Savéli ne pensait pas de même; il fut enchanté de se savoir libre,--libre surtout d'aller et de venir. La vie errante du colportage lui paraissait délicieuse, et le village avait pour lui des souvenirs encore trop récents. Il se fit délivrer une patente,--à son vrai nom, cette fois,--pour recommencer à courir les villages.

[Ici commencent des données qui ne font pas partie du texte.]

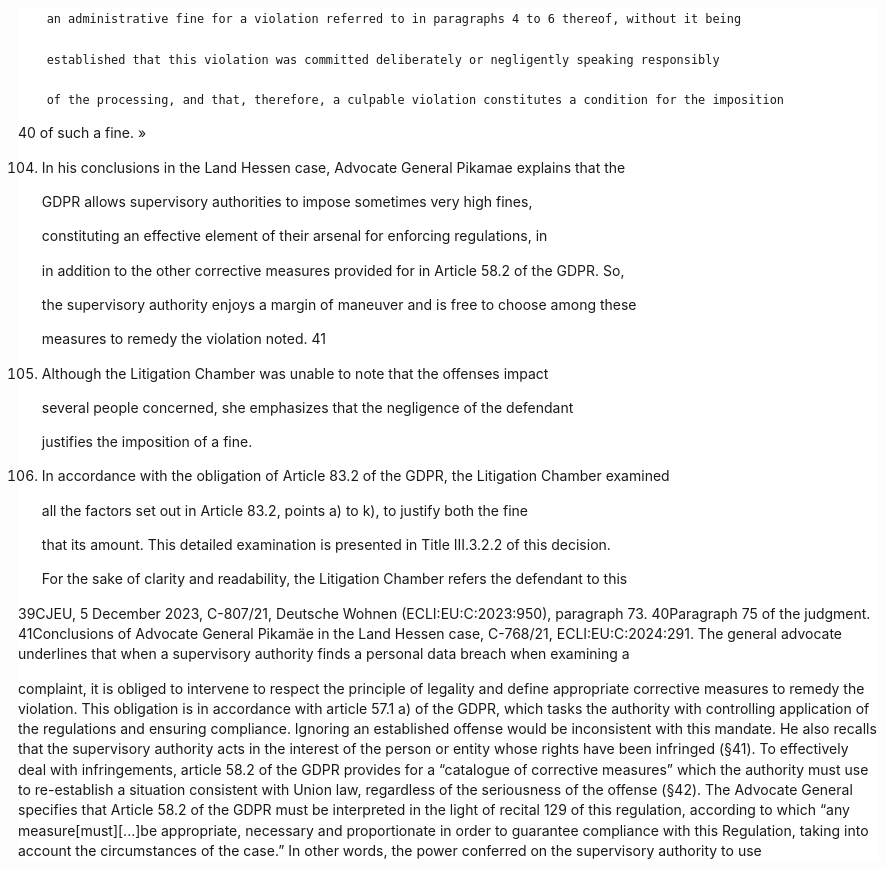         an administrative fine for a violation referred to in paragraphs 4 to 6 thereof, without it being

        established that this violation was committed deliberately or negligently speaking responsibly

        of the processing, and that, therefore, a culpable violation constitutes a condition for the imposition
40 of such a fine. »

   104. In his conclusions in the Land Hessen case, Advocate General Pikamae explains that the

        GDPR allows supervisory authorities to impose sometimes very high fines,

        constituting an effective element of their arsenal for enforcing regulations, in

        in addition to the other corrective measures provided for in Article 58.2 of the GDPR. So,

        the supervisory authority enjoys a margin of maneuver and is free to choose among these

        measures to remedy the violation noted.    41

   105. Although the Litigation Chamber was unable to note that the offenses impact

        several people concerned, she emphasizes that the negligence of the defendant

        justifies the imposition of a fine.

   106. In accordance with the obligation of Article 83.2 of the GDPR, the Litigation Chamber examined

        all the factors set out in Article 83.2, points a) to k), to justify both the fine

        that its amount. This detailed examination is presented in Title III.3.2.2 of this decision.

        For the sake of clarity and readability, the Litigation Chamber refers the defendant to this

39CJEU, 5 December 2023, C-807/21, Deutsche Wohnen (ECLI:EU:C:2023:950), paragraph 73.
40Paragraph 75 of the judgment.
41Conclusions of Advocate General Pikamäe in the Land Hessen case, C-768/21, ECLI:EU:C:2024:291. The general advocate
underlines that when a supervisory authority finds a personal data breach when examining a

complaint, it is obliged to intervene to respect the principle of legality and define appropriate corrective measures
to remedy the violation. This obligation is in accordance with article 57.1 a) of the GDPR, which tasks the authority with controlling
application of the regulations and ensuring compliance. Ignoring an established offense would be inconsistent with this mandate. He
also recalls that the supervisory authority acts in the interest of the person or entity whose rights have been infringed
(§41). To effectively deal with infringements, article 58.2 of the GDPR provides for a “catalogue of corrective measures”
which the authority must use to re-establish a situation consistent with Union law, regardless of the seriousness of the offense (§42).
The Advocate General specifies that Article 58.2 of the GDPR must be interpreted in the light of recital 129 of this regulation, according to
which “any measure\[must\]\[...\]be appropriate, necessary and proportionate in order to guarantee compliance with this Regulation,
taking into account the circumstances of the case.” In other words, the power conferred on the supervisory authority to use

Madame Bagrianof n'était pas encore retournée à Bagrianovka. L'hiver allait venir, déjà les grues et les cigognes s'en allaient vers le midi; le maréchal la vit un jour entrer dans son cabinet.

'--Je viens prendre congé de vous lui dit-elle. Vous nous avez réchauffées comme deux oiseaux blessés vous nous avez donné l'hospitalité et l'amour, suivant la loi du Christ, et j'ai passé ici les meilleurs jours de ma vie; mais il est temps que je vous quitte. Nous partirons samedi pour Moscou.

--Comment! déjà? s'écria le vieillard; puisque vous voulez nous quitter, attendez jusqu'au printemps: quelle envie avez-vous d'aller passer l'hiver dans un endroit inconnu? Restez avec nous!

La veuve secoua tristement la tête.

--Vous êtes trop riche, dit-elle; nous sommes pauvres et nous devons vivre dans la pauvreté toute notre vie....

--Restez avec nous, et votre petite fille partagera tout avec nos enfants....

--Cela ne se peut pas répondit madame Bagrianof; elle ne doit pas prendre des habitudes qu'il lui faudrait perdre en se mariant, la petite ne s'est que trop accoutumée à votre luxe Plus tard, pour se détacher de tout cela, elle aurait trop à souffrir, et je ne veux pas qu'elle souffre, ajouta la mère à voix basse, conjurant un ennemi invisible.

Le vieillard porta respectueusement à tes lèvres la main de madame Bagrianof et cessa d'insister.

Le dimanche suivant à Bagrianovka, à l'heure de la messe la berline du maréchal s'arrêta devant l'église, et les paysans stupéfaits en virent sortir leur maîtresse et sa fille, toutes deux en grand deuil. Le prêtre vint les recevoir avec la croix, et l'office commença aussitôt.